== Segment start ==

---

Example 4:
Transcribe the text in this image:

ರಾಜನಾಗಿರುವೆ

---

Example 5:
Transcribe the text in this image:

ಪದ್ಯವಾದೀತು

== Segment end ==

--- PROBLEM TO SOLVE ---
Nothing should be left out when the listing is retyped exactly.

--- RESULT OF THIS TASK ---
---

Example 4:
Transcribe the text in this image:

ರಾಜನಾಗಿರುವೆ

---

Example 5:
Transcribe the text in this image:

ಪದ್ಯವಾದೀತು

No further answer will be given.